» WHAT THE TASK REQUIRES
The answer must consist solely of the line containing "Figure 4: 24 µm surface views along z and y." and every line after it in the records below, through the last, each reproduced exactly.

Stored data
···
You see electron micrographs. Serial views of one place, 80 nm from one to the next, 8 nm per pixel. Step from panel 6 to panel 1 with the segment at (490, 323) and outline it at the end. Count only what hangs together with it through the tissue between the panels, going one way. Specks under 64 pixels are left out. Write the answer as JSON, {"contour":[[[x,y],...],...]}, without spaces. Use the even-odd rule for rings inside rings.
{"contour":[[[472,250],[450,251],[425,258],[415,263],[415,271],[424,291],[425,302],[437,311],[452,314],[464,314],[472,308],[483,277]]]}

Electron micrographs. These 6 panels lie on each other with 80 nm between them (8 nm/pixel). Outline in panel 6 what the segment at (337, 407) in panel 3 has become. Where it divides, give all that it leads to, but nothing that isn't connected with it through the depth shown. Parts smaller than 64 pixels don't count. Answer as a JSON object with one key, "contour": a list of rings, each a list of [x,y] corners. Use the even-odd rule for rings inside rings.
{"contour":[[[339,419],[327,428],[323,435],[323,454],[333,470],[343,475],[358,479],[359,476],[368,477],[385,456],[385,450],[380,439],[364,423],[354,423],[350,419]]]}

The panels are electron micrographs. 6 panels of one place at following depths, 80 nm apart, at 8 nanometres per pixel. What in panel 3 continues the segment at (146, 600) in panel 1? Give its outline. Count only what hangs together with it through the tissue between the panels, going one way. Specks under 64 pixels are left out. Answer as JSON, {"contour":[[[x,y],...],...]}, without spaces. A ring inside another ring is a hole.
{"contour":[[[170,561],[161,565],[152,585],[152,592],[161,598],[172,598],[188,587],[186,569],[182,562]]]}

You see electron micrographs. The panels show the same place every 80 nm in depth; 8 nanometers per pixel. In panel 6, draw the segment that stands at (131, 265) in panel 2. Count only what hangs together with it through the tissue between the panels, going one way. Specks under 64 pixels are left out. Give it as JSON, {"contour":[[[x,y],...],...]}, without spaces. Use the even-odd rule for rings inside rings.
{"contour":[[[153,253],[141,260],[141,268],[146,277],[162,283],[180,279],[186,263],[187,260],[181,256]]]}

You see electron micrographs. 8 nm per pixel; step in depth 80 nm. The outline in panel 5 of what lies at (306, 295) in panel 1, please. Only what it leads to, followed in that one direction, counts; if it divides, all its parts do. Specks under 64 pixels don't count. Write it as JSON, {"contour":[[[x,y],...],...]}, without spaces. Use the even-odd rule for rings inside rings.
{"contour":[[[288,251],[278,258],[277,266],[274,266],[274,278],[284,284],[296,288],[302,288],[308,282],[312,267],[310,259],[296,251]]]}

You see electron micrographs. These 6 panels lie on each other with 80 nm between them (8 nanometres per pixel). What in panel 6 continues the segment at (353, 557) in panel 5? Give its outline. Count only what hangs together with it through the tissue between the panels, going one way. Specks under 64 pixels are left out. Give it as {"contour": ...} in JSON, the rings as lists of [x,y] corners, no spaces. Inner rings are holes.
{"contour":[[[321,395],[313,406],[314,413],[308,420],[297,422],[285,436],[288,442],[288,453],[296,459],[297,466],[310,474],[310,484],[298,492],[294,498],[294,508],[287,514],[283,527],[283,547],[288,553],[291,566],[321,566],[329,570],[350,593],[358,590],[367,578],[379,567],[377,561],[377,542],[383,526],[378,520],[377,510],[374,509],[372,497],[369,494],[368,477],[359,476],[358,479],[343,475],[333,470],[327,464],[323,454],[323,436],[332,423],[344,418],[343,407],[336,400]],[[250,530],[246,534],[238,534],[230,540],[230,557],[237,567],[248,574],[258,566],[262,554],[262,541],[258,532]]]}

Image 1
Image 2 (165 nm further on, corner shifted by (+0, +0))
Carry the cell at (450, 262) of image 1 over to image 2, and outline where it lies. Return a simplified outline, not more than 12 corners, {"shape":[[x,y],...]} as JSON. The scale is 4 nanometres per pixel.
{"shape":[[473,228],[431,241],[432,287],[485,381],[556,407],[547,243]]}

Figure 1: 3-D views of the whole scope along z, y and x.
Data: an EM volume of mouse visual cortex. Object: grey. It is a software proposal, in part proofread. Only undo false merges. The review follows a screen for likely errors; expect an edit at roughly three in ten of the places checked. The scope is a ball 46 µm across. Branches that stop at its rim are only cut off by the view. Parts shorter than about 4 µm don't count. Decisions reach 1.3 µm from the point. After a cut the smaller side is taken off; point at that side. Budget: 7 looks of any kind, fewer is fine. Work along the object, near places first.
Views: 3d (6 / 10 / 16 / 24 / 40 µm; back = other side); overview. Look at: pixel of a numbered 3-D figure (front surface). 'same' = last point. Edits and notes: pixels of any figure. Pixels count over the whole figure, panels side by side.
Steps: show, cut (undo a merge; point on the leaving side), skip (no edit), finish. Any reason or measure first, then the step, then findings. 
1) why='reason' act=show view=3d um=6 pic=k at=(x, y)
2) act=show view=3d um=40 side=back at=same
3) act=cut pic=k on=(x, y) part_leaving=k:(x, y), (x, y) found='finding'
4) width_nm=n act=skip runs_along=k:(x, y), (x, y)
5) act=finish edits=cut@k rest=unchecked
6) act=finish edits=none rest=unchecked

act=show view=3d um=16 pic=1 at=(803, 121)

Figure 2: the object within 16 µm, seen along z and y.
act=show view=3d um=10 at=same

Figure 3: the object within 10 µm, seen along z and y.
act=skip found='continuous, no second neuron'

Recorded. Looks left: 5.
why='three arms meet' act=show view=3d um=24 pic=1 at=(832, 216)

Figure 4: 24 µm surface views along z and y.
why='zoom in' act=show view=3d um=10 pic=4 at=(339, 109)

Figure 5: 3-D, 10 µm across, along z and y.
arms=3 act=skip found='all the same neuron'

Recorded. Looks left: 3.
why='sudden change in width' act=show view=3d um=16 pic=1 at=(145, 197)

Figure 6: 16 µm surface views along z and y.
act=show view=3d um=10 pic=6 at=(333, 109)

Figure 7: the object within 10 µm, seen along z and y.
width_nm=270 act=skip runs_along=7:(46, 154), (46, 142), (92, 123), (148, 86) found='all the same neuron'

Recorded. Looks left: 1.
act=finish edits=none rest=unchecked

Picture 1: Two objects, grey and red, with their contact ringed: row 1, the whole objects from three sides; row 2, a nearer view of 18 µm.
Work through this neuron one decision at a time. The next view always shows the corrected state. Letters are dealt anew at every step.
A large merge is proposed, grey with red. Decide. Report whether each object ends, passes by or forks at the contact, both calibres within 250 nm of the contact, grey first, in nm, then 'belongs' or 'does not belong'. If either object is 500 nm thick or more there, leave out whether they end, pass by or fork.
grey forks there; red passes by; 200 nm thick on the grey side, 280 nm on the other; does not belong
···
» SOLUTION
Figure 4: 24 µm surface views along z and y.
why='zoom in' act=show view=3d um=10 pic=4 at=(339, 109)

Figure 5: 3-D, 10 µm across, along z and y.
arms=3 act=skip found='all the same neuron'

Recorded. Looks left: 3.
why='sudden change in width' act=show view=3d um=16 pic=1 at=(145, 197)

Figure 6: 16 µm surface views along z and y.
act=show view=3d um=10 pic=6 at=(333, 109)

Figure 7: the object within 10 µm, seen along z and y.
width_nm=270 act=skip runs_along=7:(46, 154), (46, 142), (92, 123), (148, 86) found='all the same neuron'

Recorded. Looks left: 1.
act=finish edits=none rest=unchecked

Picture 1: Two objects, grey and red, with their contact ringed: row 1, the whole objects from three sides; row 2, a nearer view of 18 µm.
Work through this neuron one decision at a time. The next view always shows the corrected state. Letters are dealt anew at every step.
A large merge is proposed, grey with red. Decide. Report whether each object ends, passes by or forks at the contact, both calibres within 250 nm of the contact, grey first, in nm, then 'belongs' or 'does not belong'. If either object is 500 nm thick or more there, leave out whether they end, pass by or fork.
grey forks there; red passes by; 200 nm thick on the grey side, 280 nm on the other; does not belong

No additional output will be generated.